The Christmas dinner at the parsonage was not a repast that did much honour to the season, but it was a better dinner than the inhabitants of that house usually had on the board before them. There was roast pork and mince-pies, and a bottle of wine. As Mrs Crawley with her own hand put the meat upon the table, and then, as was her custom in their house, proceeded to cut it up, she looked at husband's face to see whether he was scrutinising the food with painful eye. It was better that she should tell the truth at once than that she should be made to tell it, in answer to a question. Everything on the table, except the bread and potatoes, had come in a basket from Framley Court. Pork had been sent instead of beef, because people in the country, when they kill their pigs, do sometimes give each other pork--but do not exchange joints of beef, when they slay their oxen. All this was understood by Mrs Crawley, but she almost wished that beef had been sent, because beef would have attracted less attention. He said, however, nothing to the meat; but when his wife proposed to him that he should eat a mince-pie he resented it. 'The bare food,' said he, 'is bitter enough, coming as it does; but that would choke me.' She did not press it, but ate one herself, as otherwise her girl would have been forced also to refuse the dainty.
That evening, as soon as Jane was in bed, she resolved to ask him some further questions. 'You will have a lawyer, Josiah--will you not?'
'Why should I have a lawyer?'
'Because he will know what questions to ask, and how questions on the other side should be answered.'
'I have no questions to ask, and there is only one way in which questions should be answered. I have no money to pay a lawyer.'
'But, Josiah, in such a case as this, where your honour, and our very life depend upon it--'
'Depend on what?'
'On your acquittal.'
'I shall not be acquitted. It is as well to look it in the face at once. Lawyer or no lawyer, they will say that I took the money. Were Iupon the jury, trying the case myself, knowing all that I know now,'--and as he said this he struck forth with his hands into the air--'I think that I should say so myself. A lawyer will do no good. It is here. It is here.' And again he put his hands up to his head.
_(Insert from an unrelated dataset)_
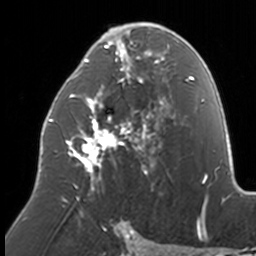
Breast MRI, one axial slice; position 82 of 160 along the scan axis; cropped to one breast; dynamic contrast-enhanced series, time point 2 of 7 at this slice position (early post-contrast); 3 T; TE 1.7 ms, TR 4 ms; 1 mm slice thickness; 256 × 256 image matrix. Female patient.
Structures marked on this image (semi-automatic segmentation, software-assisted and operator-edited):
- enhancing-tissue mask used for the functional tumour volume (all voxels passing the contrast-enhancement thresholds inside the analysis volume; usually the tumour): bounding box <49,24,174,203> (left, top, right, bottom; pixels)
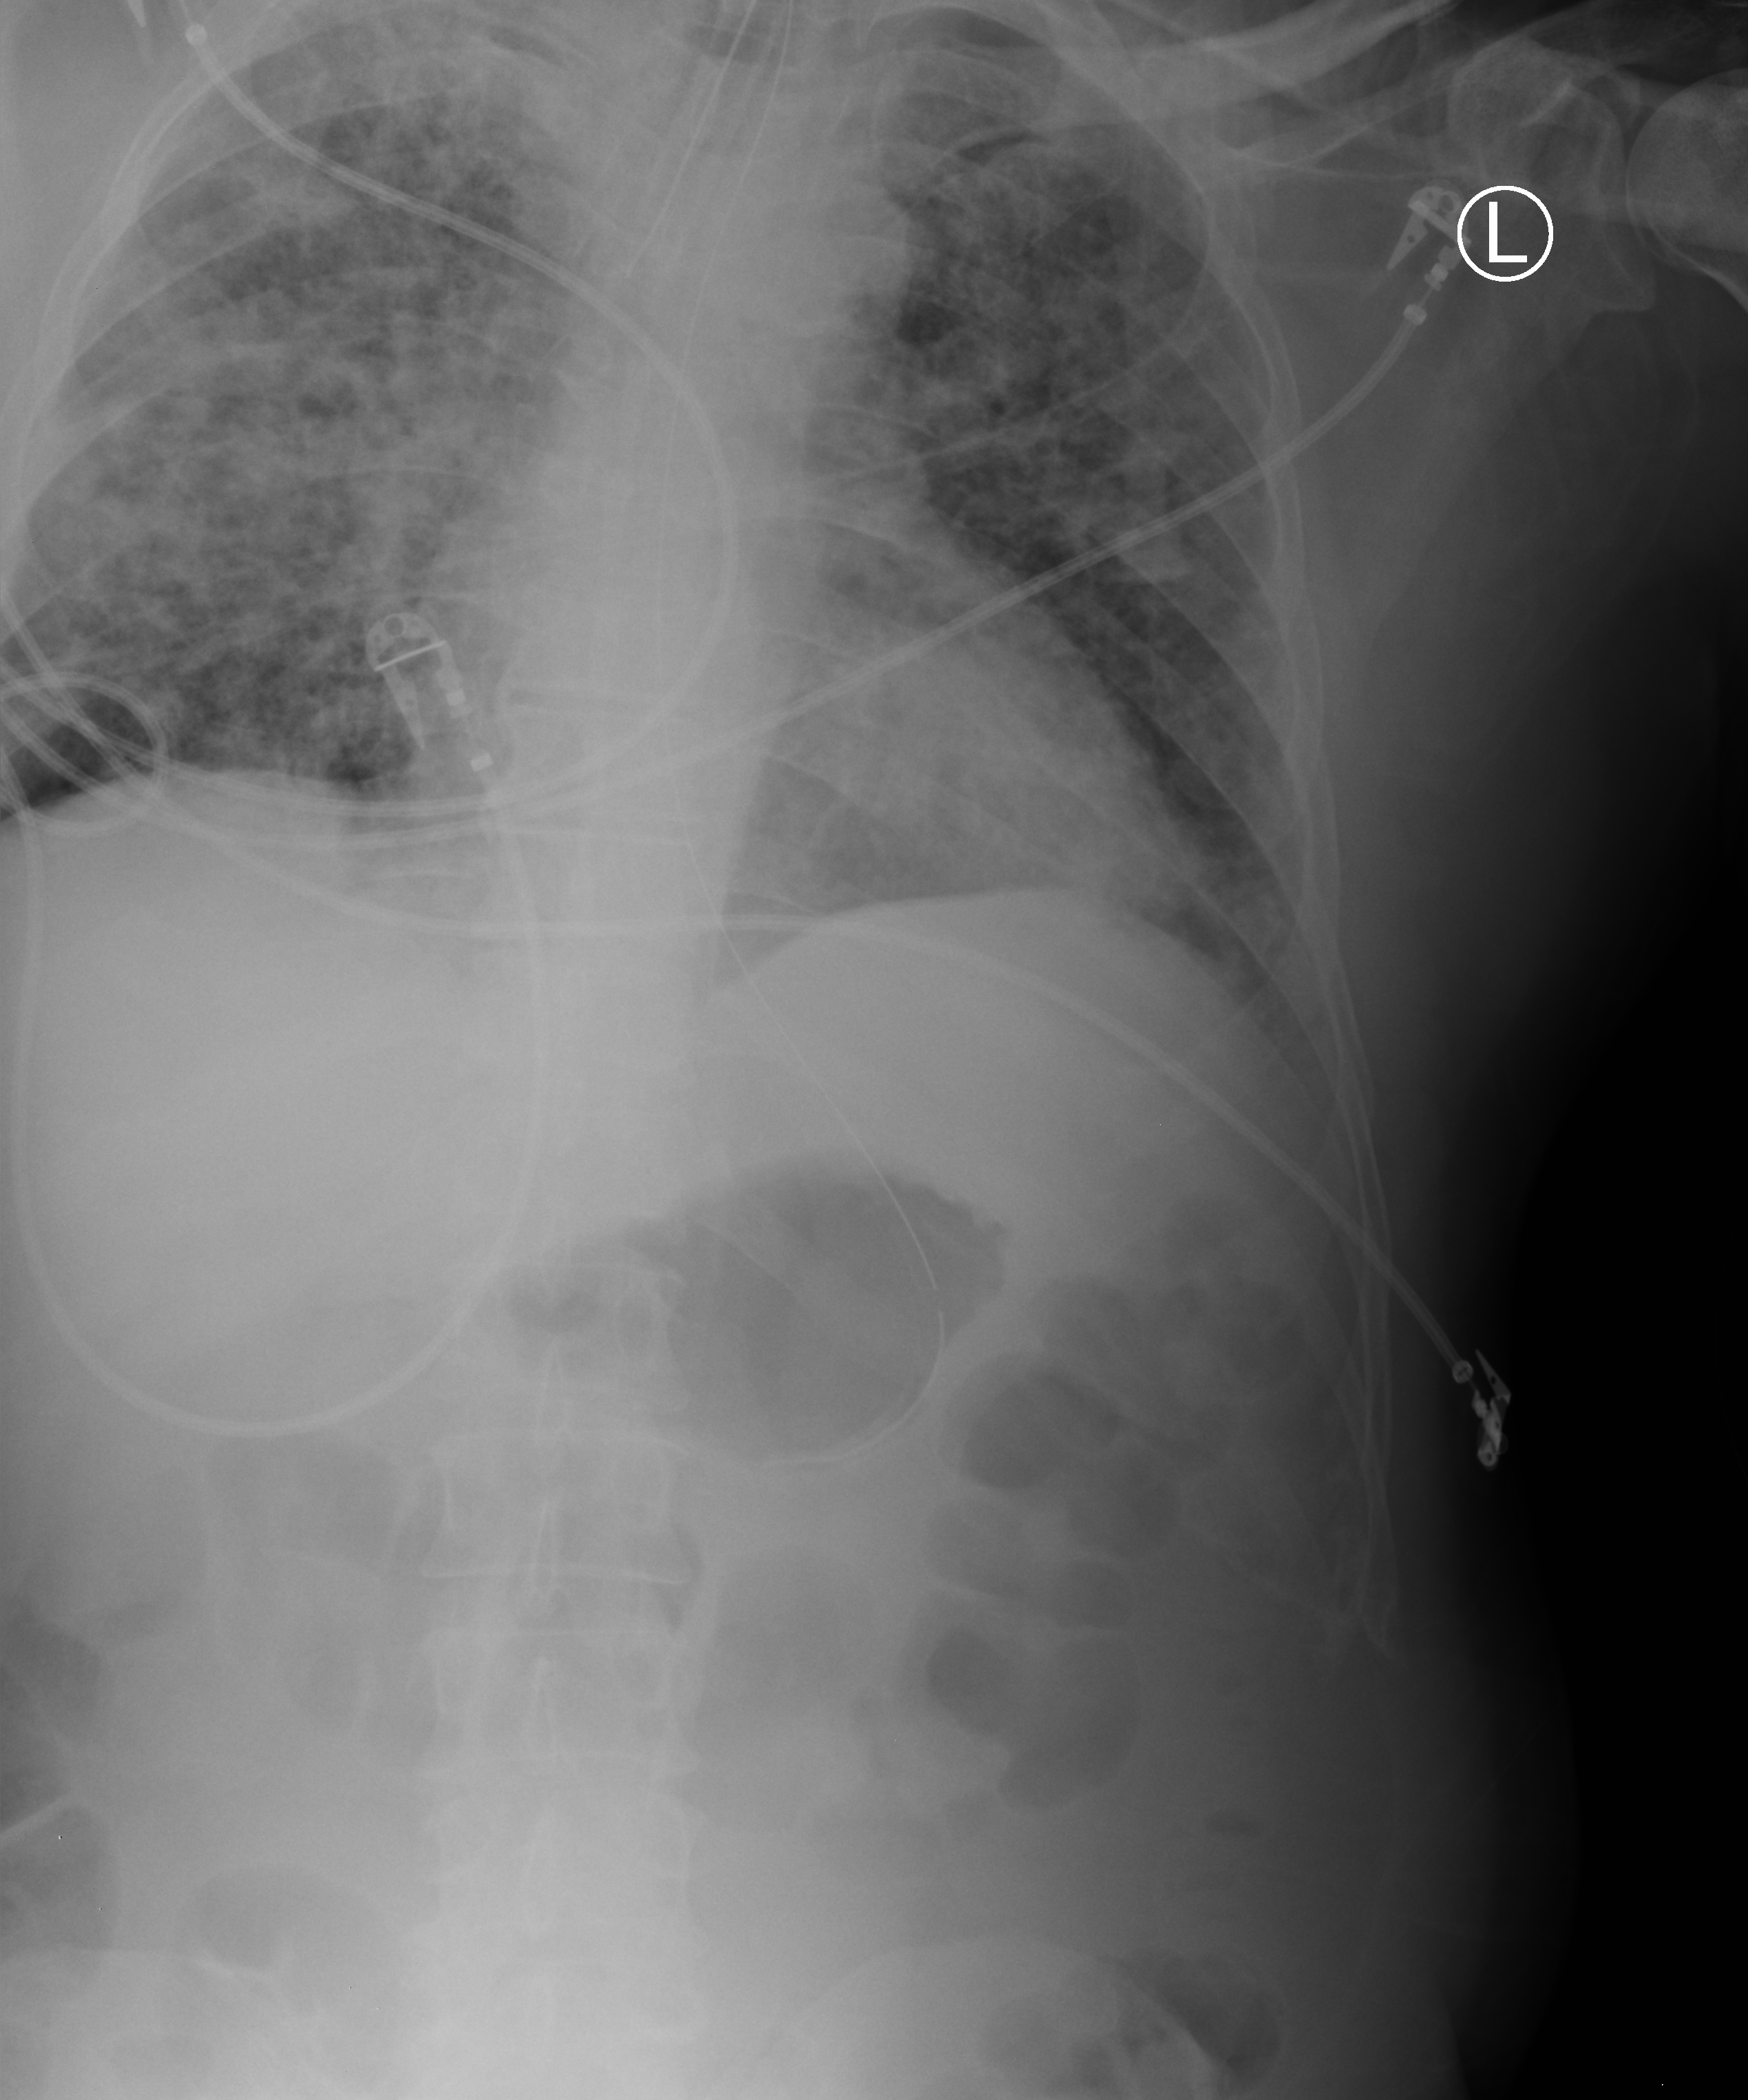
Portable chest radiograph, anteroposterior (AP) projection. Male patient hospitalised with COVID-19, age 18–59 years.
Hospital-stay facts (about this admission, not read from this image; timing relative to this image not recorded): mechanically ventilated during this hospital stay: yes; admitted to intensive care during this hospital stay: yes.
So far she had been successful. At this moment it had in truth been her object to induce him to speak of his own memory, and not of the aid that a lawyer might give. The proposition of the lawyer had been brought in to introduce the subject.
'But, Josiah--'
'Well?'
It was very hard for her to speak. She could not bear to torment him by any allusion to his own deficiencies. She could not endure to make him think that she suspected him of any frailty either in intellect or thought. Wifelike, she desired to worship him, and that he should know that she worshipped him. But if a word might save him! 'Josiah, where did it come from?'
'Yes,' said he; 'yes; that is the question. Where did it come from:?'--and he turned sharp upon her, looking at her with all the power of his eyes. 'It is because I cannot tell you where it came from that Iought to be--either in Bedlam, as a madman, or in the county gaol as a thief.' The words were so dreadful to her that she could not utter at the moment another syllable. 'How is a man--to think himself--fit--for a man's work, when he cannot answer his wife such a plain question as that?' Then he paused again. 'They should take me to Bedlam at once--at once--at once. That would not disgrace the children as the gaol will do.'
Mrs Crawley could ask no further questions on that evening.